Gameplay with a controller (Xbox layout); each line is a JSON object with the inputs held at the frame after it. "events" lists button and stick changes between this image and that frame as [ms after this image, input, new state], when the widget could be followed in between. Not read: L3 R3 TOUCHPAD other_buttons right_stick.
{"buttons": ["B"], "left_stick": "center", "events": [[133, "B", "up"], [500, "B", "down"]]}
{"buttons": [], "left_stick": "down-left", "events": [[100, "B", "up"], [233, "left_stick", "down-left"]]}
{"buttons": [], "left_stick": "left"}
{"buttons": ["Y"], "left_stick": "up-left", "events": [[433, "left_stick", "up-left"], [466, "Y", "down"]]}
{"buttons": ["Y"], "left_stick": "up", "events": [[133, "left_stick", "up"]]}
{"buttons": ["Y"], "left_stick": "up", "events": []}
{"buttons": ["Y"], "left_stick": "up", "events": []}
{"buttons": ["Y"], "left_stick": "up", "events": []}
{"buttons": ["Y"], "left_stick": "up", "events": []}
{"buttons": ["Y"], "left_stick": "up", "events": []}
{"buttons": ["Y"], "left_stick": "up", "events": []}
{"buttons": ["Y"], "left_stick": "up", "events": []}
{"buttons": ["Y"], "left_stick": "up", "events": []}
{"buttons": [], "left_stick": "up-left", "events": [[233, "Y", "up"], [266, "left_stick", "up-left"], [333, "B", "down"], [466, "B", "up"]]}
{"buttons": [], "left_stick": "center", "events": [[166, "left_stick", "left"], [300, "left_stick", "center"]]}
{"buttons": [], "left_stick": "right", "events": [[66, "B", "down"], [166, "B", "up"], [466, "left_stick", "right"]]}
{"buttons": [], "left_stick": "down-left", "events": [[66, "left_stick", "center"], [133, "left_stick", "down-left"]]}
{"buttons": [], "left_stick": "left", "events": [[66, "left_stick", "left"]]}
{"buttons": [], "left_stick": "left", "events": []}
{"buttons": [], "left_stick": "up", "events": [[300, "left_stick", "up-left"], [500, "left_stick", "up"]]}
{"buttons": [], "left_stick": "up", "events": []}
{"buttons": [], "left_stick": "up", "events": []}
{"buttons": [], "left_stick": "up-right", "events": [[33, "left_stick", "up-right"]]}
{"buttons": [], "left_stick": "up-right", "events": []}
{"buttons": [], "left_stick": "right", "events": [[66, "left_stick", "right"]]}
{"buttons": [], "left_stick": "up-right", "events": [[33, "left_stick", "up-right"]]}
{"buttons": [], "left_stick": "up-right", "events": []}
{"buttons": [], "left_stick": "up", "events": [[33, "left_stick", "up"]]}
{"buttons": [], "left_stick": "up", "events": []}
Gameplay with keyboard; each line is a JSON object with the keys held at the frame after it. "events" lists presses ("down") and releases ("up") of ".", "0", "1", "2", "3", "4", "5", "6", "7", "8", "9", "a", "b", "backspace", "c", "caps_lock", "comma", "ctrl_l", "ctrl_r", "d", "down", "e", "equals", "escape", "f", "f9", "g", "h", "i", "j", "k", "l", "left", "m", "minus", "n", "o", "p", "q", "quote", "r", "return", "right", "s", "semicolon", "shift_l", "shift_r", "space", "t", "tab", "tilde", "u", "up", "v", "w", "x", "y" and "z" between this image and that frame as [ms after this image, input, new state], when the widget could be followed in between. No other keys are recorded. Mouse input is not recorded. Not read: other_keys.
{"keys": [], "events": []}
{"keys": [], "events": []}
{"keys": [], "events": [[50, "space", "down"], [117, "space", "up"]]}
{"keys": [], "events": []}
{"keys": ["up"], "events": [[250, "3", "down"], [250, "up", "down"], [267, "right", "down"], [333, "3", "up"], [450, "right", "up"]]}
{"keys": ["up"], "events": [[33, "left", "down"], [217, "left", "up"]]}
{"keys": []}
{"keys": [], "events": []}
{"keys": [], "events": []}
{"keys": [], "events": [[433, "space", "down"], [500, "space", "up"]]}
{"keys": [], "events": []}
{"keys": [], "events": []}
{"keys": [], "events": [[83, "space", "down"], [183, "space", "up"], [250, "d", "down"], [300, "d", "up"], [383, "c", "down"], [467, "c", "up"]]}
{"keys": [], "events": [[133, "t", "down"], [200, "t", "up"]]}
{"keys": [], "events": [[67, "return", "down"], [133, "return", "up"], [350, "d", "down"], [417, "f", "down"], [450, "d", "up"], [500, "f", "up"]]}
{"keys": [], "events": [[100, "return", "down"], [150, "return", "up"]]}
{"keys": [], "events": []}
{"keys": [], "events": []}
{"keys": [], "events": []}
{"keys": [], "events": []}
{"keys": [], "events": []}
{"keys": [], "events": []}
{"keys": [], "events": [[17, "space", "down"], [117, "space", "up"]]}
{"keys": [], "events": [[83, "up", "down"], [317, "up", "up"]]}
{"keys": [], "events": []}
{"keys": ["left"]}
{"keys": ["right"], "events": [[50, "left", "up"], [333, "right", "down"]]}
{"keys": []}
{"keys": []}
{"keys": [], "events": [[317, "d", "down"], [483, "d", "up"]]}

=====

__What you need to do__
With no alteration of any kind, give the data again in full.

__Expected answer__
Gameplay with a controller (Xbox layout); each line is a JSON object with the inputs held at the frame after it. "events" lists button and stick changes between this image and that frame as [ms after this image, input, new state], when the widget could be followed in between. Not read: L3 R3 TOUCHPAD other_buttons right_stick.
{"buttons": ["B"], "left_stick": "center", "events": [[133, "B", "up"], [500, "B", "down"]]}
{"buttons": [], "left_stick": "down-left", "events": [[100, "B", "up"], [233, "left_stick", "down-left"]]}
{"buttons": [], "left_stick": "left"}
{"buttons": ["Y"], "left_stick": "up-left", "events": [[433, "left_stick", "up-left"], [466, "Y", "down"]]}
{"buttons": ["Y"], "left_stick": "up", "events": [[133, "left_stick", "up"]]}
{"buttons": ["Y"], "left_stick": "up", "events": []}
{"buttons": ["Y"], "left_stick": "up", "events": []}
{"buttons": ["Y"], "left_stick": "up", "events": []}
{"buttons": ["Y"], "left_stick": "up", "events": []}
{"buttons": ["Y"], "left_stick": "up", "events": []}
{"buttons": ["Y"], "left_stick": "up", "events": []}
{"buttons": ["Y"], "left_stick": "up", "events": []}
{"buttons": ["Y"], "left_stick": "up", "events": []}
{"buttons": [], "left_stick": "up-left", "events": [[233, "Y", "up"], [266, "left_stick", "up-left"], [333, "B", "down"], [466, "B", "up"]]}
{"buttons": [], "left_stick": "center", "events": [[166, "left_stick", "left"], [300, "left_stick", "center"]]}
{"buttons": [], "left_stick": "right", "events": [[66, "B", "down"], [166, "B", "up"], [466, "left_stick", "right"]]}
{"buttons": [], "left_stick": "down-left", "events": [[66, "left_stick", "center"], [133, "left_stick", "down-left"]]}
{"buttons": [], "left_stick": "left", "events": [[66, "left_stick", "left"]]}
{"buttons": [], "left_stick": "left", "events": []}
{"buttons": [], "left_stick": "up", "events": [[300, "left_stick", "up-left"], [500, "left_stick", "up"]]}
{"buttons": [], "left_stick": "up", "events": []}
{"buttons": [], "left_stick": "up", "events": []}
{"buttons": [], "left_stick": "up-right", "events": [[33, "left_stick", "up-right"]]}
{"buttons": [], "left_stick": "up-right", "events": []}
{"buttons": [], "left_stick": "right", "events": [[66, "left_stick", "right"]]}
{"buttons": [], "left_stick": "up-right", "events": [[33, "left_stick", "up-right"]]}
{"buttons": [], "left_stick": "up-right", "events": []}
{"buttons": [], "left_stick": "up", "events": [[33, "left_stick", "up"]]}
{"buttons": [], "left_stick": "up", "events": []}
Gameplay with keyboard; each line is a JSON object with the keys held at the frame after it. "events" lists presses ("down") and releases ("up") of ".", "0", "1", "2", "3", "4", "5", "6", "7", "8", "9", "a", "b", "backspace", "c", "caps_lock", "comma", "ctrl_l", "ctrl_r", "d", "down", "e", "equals", "escape", "f", "f9", "g", "h", "i", "j", "k", "l", "left", "m", "minus", "n", "o", "p", "q", "quote", "r", "return", "right", "s", "semicolon", "shift_l", "shift_r", "space", "t", "tab", "tilde", "u", "up", "v", "w", "x", "y" and "z" between this image and that frame as [ms after this image, input, new state], when the widget could be followed in between. No other keys are recorded. Mouse input is not recorded. Not read: other_keys.
{"keys": [], "events": []}
{"keys": [], "events": []}
{"keys": [], "events": [[50, "space", "down"], [117, "space", "up"]]}
{"keys": [], "events": []}
{"keys": ["up"], "events": [[250, "3", "down"], [250, "up", "down"], [267, "right", "down"], [333, "3", "up"], [450, "right", "up"]]}
{"keys": ["up"], "events": [[33, "left", "down"], [217, "left", "up"]]}
{"keys": []}
{"keys": [], "events": []}
{"keys": [], "events": []}
{"keys": [], "events": [[433, "space", "down"], [500, "space", "up"]]}
{"keys": [], "events": []}
{"keys": [], "events": []}
{"keys": [], "events": [[83, "space", "down"], [183, "space", "up"], [250, "d", "down"], [300, "d", "up"], [383, "c", "down"], [467, "c", "up"]]}
{"keys": [], "events": [[133, "t", "down"], [200, "t", "up"]]}
{"keys": [], "events": [[67, "return", "down"], [133, "return", "up"], [350, "d", "down"], [417, "f", "down"], [450, "d", "up"], [500, "f", "up"]]}
{"keys": [], "events": [[100, "return", "down"], [150, "return", "up"]]}
{"keys": [], "events": []}
{"keys": [], "events": []}
{"keys": [], "events": []}
{"keys": [], "events": []}
{"keys": [], "events": []}
{"keys": [], "events": []}
{"keys": [], "events": [[17, "space", "down"], [117, "space", "up"]]}
{"keys": [], "events": [[83, "up", "down"], [317, "up", "up"]]}
{"keys": [], "events": []}
{"keys": ["left"]}
{"keys": ["right"], "events": [[50, "left", "up"], [333, "right", "down"]]}
{"keys": []}
{"keys": []}
{"keys": [], "events": [[317, "d", "down"], [483, "d", "up"]]}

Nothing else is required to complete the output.